** INPUT DATA follows **
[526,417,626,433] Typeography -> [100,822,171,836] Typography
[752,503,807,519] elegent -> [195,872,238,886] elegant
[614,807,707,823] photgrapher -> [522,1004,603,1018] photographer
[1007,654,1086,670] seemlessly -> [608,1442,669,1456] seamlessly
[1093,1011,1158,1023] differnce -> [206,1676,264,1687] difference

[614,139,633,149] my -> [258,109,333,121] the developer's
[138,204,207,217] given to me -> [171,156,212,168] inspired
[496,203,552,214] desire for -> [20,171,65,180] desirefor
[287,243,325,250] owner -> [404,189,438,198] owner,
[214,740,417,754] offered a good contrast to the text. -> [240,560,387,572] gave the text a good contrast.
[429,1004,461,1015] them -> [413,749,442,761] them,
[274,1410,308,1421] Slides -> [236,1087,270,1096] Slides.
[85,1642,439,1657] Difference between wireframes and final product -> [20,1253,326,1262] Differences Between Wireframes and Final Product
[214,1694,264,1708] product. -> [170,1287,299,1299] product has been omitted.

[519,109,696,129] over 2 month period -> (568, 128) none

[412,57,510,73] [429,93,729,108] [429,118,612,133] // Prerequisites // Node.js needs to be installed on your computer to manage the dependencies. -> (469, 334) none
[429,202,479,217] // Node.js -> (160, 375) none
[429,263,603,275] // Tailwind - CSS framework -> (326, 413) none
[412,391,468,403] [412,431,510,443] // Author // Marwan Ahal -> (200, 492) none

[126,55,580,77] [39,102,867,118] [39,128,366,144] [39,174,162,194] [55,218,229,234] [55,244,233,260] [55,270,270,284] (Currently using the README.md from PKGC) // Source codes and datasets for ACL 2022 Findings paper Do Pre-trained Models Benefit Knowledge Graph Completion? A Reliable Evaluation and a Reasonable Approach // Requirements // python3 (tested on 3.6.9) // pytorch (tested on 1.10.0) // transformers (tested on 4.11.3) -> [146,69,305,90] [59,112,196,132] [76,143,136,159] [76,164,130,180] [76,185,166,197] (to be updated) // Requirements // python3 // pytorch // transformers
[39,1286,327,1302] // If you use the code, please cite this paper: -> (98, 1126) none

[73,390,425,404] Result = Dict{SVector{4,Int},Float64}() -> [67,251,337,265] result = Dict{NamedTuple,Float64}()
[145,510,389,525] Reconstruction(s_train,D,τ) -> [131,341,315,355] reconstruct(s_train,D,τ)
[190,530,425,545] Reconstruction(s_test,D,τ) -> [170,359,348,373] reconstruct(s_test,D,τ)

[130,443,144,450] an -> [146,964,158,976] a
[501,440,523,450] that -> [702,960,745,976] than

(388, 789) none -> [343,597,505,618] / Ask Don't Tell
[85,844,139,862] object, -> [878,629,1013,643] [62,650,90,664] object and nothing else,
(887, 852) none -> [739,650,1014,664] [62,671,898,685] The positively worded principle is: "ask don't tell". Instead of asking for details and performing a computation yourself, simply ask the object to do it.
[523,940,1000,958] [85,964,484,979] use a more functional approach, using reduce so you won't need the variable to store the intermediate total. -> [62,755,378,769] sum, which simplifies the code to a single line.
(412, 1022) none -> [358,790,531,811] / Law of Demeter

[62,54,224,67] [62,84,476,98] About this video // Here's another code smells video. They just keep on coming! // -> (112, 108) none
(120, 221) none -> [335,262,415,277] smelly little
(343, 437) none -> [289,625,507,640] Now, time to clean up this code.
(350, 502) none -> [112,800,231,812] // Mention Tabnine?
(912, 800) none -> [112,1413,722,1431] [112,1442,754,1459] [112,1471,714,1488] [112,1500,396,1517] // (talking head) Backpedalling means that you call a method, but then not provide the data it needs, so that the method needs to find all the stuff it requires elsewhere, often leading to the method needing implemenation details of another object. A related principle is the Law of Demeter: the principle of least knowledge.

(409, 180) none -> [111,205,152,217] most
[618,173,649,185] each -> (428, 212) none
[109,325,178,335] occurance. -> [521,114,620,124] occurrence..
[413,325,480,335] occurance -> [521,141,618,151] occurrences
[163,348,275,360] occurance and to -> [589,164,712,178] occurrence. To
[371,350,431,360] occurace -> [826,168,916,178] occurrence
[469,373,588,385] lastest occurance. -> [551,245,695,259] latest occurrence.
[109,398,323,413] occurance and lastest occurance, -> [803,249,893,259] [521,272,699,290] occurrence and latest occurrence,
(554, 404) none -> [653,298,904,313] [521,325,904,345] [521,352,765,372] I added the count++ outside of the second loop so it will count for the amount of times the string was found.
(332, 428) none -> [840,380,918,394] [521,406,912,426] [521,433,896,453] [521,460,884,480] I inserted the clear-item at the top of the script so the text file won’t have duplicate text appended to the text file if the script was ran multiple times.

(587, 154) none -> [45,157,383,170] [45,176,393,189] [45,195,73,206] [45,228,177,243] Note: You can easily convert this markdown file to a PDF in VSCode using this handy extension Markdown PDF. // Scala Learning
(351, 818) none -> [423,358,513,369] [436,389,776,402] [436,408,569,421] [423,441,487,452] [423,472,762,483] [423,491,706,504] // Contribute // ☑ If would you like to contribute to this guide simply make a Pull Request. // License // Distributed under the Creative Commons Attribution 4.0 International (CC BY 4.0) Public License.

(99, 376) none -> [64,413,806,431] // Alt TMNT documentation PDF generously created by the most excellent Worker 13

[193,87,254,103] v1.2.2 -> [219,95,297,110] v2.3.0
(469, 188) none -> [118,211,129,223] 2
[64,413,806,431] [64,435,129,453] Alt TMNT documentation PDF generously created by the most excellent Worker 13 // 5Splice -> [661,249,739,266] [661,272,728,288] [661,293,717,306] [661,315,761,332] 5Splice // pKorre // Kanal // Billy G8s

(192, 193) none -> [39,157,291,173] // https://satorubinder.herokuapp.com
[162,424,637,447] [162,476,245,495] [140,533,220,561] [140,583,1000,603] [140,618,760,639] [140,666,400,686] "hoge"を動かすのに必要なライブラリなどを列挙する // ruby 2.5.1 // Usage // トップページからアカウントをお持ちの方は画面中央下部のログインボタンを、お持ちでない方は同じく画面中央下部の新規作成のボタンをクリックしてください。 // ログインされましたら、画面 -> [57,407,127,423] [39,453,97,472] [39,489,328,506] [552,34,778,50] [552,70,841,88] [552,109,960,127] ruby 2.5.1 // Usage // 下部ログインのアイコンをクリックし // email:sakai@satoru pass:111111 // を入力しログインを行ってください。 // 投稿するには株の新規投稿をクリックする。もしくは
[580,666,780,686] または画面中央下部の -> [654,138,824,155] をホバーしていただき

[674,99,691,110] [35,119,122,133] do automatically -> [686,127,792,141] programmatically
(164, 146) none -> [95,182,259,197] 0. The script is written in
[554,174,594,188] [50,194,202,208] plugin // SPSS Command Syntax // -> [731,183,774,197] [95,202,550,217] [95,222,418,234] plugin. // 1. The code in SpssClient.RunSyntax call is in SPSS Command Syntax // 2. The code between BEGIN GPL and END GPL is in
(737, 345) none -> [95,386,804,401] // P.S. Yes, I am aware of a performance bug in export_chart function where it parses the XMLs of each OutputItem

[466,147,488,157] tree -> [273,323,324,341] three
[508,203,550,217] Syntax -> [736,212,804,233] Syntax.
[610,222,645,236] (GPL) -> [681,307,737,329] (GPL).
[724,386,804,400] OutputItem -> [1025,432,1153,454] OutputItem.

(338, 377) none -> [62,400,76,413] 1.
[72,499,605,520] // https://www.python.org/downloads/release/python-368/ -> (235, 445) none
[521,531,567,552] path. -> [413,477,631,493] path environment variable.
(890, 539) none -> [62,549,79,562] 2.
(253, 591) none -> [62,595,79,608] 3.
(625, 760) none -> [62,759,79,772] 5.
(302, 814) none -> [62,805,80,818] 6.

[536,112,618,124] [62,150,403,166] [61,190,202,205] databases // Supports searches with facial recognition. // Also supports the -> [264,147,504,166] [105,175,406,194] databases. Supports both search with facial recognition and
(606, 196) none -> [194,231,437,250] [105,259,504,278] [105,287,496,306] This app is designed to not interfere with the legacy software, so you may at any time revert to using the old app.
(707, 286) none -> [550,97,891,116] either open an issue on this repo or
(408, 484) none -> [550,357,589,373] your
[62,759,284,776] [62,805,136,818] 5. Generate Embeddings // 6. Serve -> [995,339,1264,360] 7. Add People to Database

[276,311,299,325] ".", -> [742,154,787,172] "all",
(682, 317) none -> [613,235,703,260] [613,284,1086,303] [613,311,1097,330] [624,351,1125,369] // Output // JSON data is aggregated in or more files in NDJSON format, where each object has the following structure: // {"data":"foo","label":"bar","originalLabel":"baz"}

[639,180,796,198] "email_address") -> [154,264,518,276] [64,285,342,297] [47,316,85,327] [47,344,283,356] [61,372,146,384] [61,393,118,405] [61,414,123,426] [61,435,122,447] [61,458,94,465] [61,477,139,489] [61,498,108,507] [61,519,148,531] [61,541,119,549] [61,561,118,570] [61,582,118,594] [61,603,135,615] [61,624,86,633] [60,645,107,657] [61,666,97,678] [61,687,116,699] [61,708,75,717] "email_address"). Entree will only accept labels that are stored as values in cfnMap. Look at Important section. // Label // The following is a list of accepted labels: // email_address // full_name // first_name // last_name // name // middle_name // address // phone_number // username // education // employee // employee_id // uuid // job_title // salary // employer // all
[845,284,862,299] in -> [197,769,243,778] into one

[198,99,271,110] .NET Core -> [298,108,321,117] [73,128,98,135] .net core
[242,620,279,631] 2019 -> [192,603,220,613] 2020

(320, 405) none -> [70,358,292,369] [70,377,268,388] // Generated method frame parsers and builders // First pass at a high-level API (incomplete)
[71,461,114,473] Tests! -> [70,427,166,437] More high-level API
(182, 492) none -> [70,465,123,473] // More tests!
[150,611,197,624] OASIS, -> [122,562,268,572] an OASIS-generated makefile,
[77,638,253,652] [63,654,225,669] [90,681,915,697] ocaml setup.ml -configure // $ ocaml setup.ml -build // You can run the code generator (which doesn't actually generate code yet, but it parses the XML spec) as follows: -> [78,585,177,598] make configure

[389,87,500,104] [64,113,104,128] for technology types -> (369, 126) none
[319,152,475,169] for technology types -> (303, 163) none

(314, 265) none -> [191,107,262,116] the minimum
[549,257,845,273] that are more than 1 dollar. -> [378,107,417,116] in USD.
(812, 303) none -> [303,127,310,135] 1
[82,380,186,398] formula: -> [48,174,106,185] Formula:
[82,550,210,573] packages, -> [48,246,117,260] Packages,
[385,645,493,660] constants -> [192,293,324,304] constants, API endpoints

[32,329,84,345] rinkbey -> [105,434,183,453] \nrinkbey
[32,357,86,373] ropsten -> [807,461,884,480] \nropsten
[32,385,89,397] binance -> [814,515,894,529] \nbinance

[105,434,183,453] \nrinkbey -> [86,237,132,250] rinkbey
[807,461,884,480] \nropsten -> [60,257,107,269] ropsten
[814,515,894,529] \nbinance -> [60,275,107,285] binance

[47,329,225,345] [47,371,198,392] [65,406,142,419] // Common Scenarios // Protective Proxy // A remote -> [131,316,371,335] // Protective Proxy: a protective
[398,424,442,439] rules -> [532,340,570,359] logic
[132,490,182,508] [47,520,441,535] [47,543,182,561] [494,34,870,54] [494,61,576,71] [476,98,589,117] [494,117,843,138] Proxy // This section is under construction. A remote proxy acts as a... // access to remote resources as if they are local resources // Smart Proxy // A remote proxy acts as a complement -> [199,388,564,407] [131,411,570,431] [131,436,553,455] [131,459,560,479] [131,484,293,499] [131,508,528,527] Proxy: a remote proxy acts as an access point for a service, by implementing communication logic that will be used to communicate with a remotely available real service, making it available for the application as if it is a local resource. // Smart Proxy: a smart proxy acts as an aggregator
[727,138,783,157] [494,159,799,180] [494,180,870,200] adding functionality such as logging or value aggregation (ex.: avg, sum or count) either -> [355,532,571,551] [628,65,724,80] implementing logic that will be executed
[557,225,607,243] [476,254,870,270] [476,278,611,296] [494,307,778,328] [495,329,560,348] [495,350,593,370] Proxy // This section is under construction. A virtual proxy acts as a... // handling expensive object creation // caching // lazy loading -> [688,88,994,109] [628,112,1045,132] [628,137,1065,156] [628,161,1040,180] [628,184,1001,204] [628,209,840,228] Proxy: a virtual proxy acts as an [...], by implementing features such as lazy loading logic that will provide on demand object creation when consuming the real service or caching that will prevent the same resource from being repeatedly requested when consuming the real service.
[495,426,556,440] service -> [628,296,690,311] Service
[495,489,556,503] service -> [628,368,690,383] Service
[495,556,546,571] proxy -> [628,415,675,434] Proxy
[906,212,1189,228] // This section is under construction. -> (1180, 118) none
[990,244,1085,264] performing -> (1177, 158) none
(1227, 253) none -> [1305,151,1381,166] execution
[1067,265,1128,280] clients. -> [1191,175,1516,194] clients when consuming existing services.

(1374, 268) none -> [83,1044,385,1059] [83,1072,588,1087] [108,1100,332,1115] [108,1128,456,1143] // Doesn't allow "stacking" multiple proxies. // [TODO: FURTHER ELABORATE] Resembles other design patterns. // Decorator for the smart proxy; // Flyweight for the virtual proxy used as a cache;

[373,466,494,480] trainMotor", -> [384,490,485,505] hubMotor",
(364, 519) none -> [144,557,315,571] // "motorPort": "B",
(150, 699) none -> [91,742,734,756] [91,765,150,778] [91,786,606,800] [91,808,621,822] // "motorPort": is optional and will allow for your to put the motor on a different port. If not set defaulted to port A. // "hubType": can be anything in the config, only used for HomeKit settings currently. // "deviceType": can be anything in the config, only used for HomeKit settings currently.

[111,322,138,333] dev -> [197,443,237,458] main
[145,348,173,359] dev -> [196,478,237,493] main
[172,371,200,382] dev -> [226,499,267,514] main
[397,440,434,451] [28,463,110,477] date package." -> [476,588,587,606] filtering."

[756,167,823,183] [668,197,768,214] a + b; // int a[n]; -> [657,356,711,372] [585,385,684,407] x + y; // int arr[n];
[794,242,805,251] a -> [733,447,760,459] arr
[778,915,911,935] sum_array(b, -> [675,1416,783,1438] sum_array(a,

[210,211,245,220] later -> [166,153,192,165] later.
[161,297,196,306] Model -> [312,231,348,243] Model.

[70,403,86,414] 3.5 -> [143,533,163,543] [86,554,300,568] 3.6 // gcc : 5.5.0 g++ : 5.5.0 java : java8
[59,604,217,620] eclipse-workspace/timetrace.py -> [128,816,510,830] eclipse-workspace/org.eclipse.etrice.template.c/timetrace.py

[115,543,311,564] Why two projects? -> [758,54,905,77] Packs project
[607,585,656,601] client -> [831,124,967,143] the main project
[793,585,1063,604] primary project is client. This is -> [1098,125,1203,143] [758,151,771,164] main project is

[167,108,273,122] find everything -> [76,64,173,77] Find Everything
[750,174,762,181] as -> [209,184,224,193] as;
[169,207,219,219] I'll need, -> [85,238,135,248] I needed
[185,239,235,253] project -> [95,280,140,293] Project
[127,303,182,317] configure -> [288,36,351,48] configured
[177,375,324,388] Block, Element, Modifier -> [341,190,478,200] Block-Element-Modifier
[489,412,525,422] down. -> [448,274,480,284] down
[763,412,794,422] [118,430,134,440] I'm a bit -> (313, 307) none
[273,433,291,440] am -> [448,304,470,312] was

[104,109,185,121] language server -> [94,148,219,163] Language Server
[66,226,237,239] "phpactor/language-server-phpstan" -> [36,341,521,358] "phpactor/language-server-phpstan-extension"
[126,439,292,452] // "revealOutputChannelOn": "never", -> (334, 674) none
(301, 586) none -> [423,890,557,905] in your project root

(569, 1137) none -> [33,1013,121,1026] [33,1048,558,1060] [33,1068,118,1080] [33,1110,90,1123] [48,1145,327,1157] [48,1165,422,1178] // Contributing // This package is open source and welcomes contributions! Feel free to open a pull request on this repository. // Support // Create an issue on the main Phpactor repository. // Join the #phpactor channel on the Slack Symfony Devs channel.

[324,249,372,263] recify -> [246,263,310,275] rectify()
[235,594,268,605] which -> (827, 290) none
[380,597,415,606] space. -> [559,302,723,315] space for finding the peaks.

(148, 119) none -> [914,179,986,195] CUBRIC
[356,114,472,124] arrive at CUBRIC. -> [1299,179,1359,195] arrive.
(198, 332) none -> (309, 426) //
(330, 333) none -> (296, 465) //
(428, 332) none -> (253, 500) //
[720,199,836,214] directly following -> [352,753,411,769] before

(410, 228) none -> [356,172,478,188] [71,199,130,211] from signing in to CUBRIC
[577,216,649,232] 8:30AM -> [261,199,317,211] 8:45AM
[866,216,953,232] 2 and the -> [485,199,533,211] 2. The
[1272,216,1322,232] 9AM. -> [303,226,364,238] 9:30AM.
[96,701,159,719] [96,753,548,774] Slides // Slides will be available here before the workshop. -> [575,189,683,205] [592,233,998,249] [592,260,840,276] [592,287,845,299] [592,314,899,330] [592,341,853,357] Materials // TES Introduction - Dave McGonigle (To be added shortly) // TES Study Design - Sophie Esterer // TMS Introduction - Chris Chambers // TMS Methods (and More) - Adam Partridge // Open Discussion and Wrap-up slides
** End of INPUT DATA **
▶ **WHAT NEEDS TO BE DONE**
Output exactly one stretch of the listing: from the line containing "[39,1286,327,1302] // If" through the line containing "[190,530,425,545] Reconstruction(s_test,D,τ) ->", both end lines included.

▶ **FINAL ANSWER**
[39,1286,327,1302] // If you use the code, please cite this paper: -> (98, 1126) none

[73,390,425,404] Result = Dict{SVector{4,Int},Float64}() -> [67,251,337,265] result = Dict{NamedTuple,Float64}()
[145,510,389,525] Reconstruction(s_train,D,τ) -> [131,341,315,355] reconstruct(s_train,D,τ)
[190,530,425,545] Reconstruction(s_test,D,τ) -> [170,359,348,373] reconstruct(s_test,D,τ)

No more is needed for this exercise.